There is a lot of buzz these days in the lighting industry about LED, technically know as Solid State Lighting. Everybody is jumping onto the LED bandwagon. I get emails everyday from manufacturers  from the Far East trying to sell me their LED products. Beware, there is a lot of bad LED product in the marketplace. Conversely there is a lot of good LED product available too. Hopefully this posting will enable you to distinguish between the two.

LED is an energy efficient light source that may or may not be dimmable. Check the product information to be sure. It is a product with a long life. Manufacturers claim up to about 27 years under normal operating conditions. The light output degrades slowly over the life of the LED meaning it does not burn out all of a sudden.

An LED is a Light Emitting Diode, a simple type of semiconductor that is similar to semiconductors used in computers. It is a solid material that conducts electrical current. Light is emitted from the semiconductor die which is a chip of semiconductor material treated to create a positive-negative junction. When voltage is applied the current flows from the positive to the negative side and excess energy is emitted as a photon and heat is emitted in the form of conduction. The natural color of the photon is not white. What we see today as LED lights require the LED to be coated with different materials to give white light (as well as many other colors). LED’s are a directional light source by nature. They emit light in one direction. In order for an LED bulb to emit light like an incandescent light bulb reflectors must be used inside the LED capsule. That’s the technical stuff.

Typical LED replacement light bulb.

Looking at the picture to the left you will see a typical LED replacement light bulb. Notice the fins on the bottom of the bulb. They serve as the heat sink. This is probably the equivalent to a 40 watt incandescent light bulb. Inside are many individual LED chips arranged in an “array” to product sufficient light output to generate about 800 lumens. The reason you have not seen any 100 watt equivalent LED replacement bulbs is because they have not figured out how to dissipate the heat that would result in generating about 1,600 lumens. Imagine a heat sink twice the size of this one! You could not get the light bulb into the socket.

Examples of directional and
under cabinet LED’s.

Looking at the photo to the right you will see an example of an LED replacement directional light bulb, probably replacing a PAR30. The fins on the back are the heat sink. Below that is an example of an under cabinet linear LED fixture comprised of many LED chips. They are arrayed in a linear fashion to provide a even distribution of light on a counter top. This type of linear fixture can also be used as cove or toe kick lighting.

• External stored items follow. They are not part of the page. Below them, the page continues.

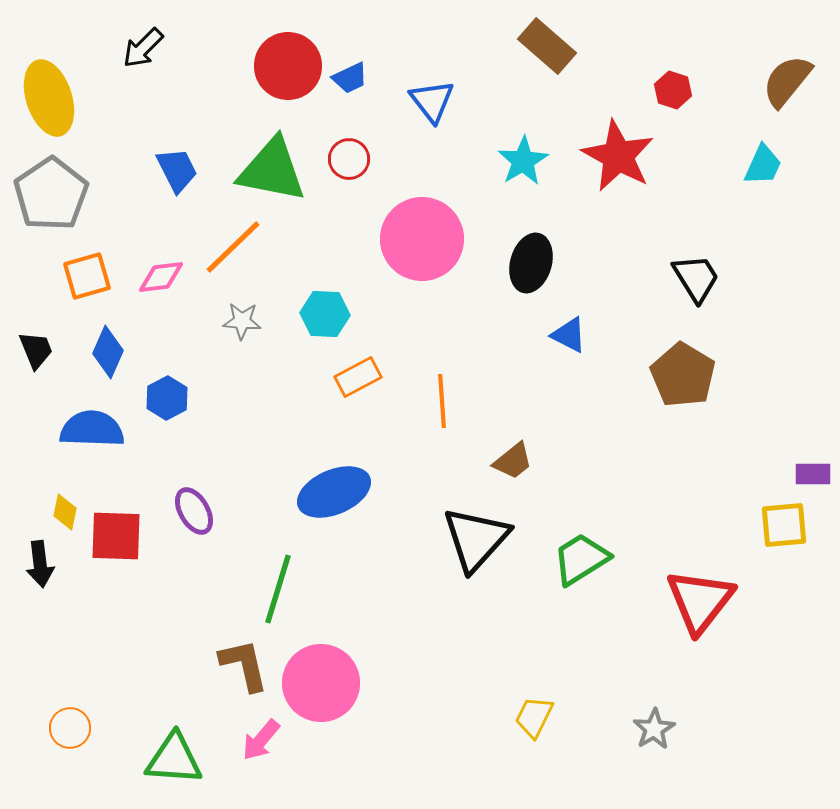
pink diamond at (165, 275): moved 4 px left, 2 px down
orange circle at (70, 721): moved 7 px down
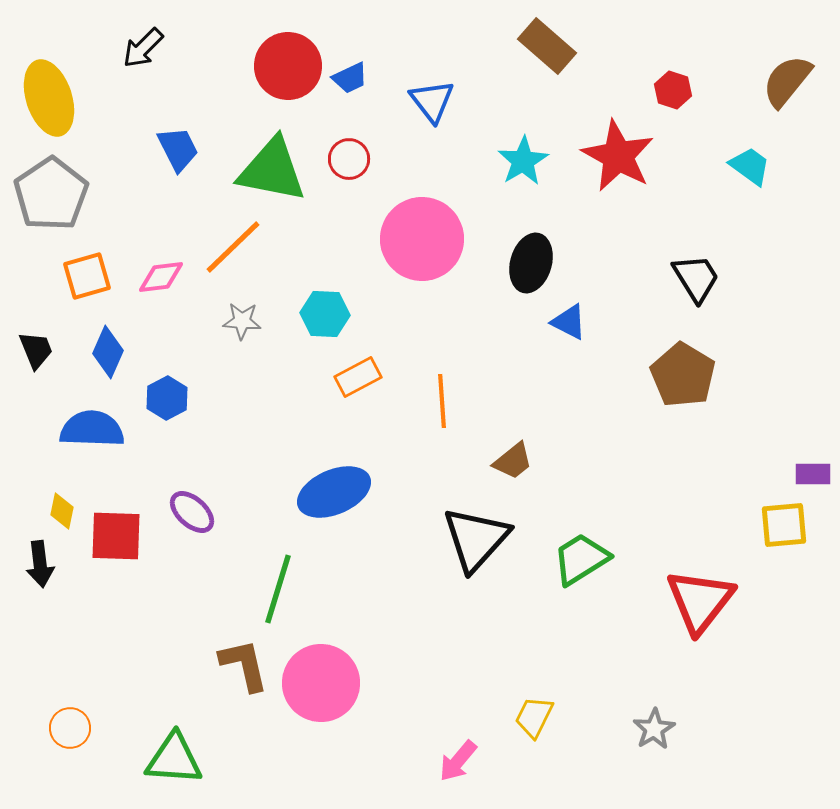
cyan trapezoid at (763, 165): moved 13 px left, 1 px down; rotated 78 degrees counterclockwise
blue trapezoid at (177, 170): moved 1 px right, 21 px up
blue triangle at (569, 335): moved 13 px up
purple ellipse at (194, 511): moved 2 px left, 1 px down; rotated 18 degrees counterclockwise
yellow diamond at (65, 512): moved 3 px left, 1 px up
pink arrow at (261, 740): moved 197 px right, 21 px down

In my opinion the best residential application today for LED lighting is this type of under cabinet lighting.

There are a few things you should be aware of when considering LED lighting for your home.

First is the cost. The payback period for LED vs incandescent is between 4 to 7 years. LED technology is doubling about every 18 months following Moore’s Law. This means a couple of things for you. First, prices are sure to come down in the next few years. Second, new and better LED products are going to be available in the next few years. Imagine LED technology being like computer technology in the 1980’s. So the question is: Do you wait or do you jump in now, knowing that the product you buy today will be far surpassed in the next few years? Keep in mind that these LED’s will supposedly last for up to 27 years under normal operating conditions and hours. Conversely if everybody had waited for computer technology to improve before jumping in, the technology might have stalled. The benefits of buying LED now, like energy conservation, might outweigh the uncertainty of what future LED technology will be.

The next thing you need to be aware of is quality. There are HUGE quality differences in today’s LED products. These differences could ruin your LED lighting experience if you do not do your homework. LED’s are manufactured by lots of different companies in lots of different factories all over the world. Like everything else some factories have better quality control than others. Individual LED chips have individual properties that distinguish them from each other. Good quality control means that LED’s with the same characteristics are grouped (binned) together. This means the LED’s with the same color qualities and same lumen output should be used to make a fixture or replacement bulb. These will perform as they are rated to perform. Also as with anything else a low price might be a red flag.

Color temperature and CRI (reference my previous posting) are two of the big considerations. If you get an LED with the wrong color temperature it can feel like you are living in a parking garage. If you get one with poor CRI you will be very disappointed about how items in your home look. Maybe the drapes on your windows will look green instead of orange. Remember CRI should be in the mid-80’s and color temperature should be around 3000K for relaxing light.

Lighting in your home is a big deal. My advice would be to try LED and see how you like it before going all in, and get the best you can afford.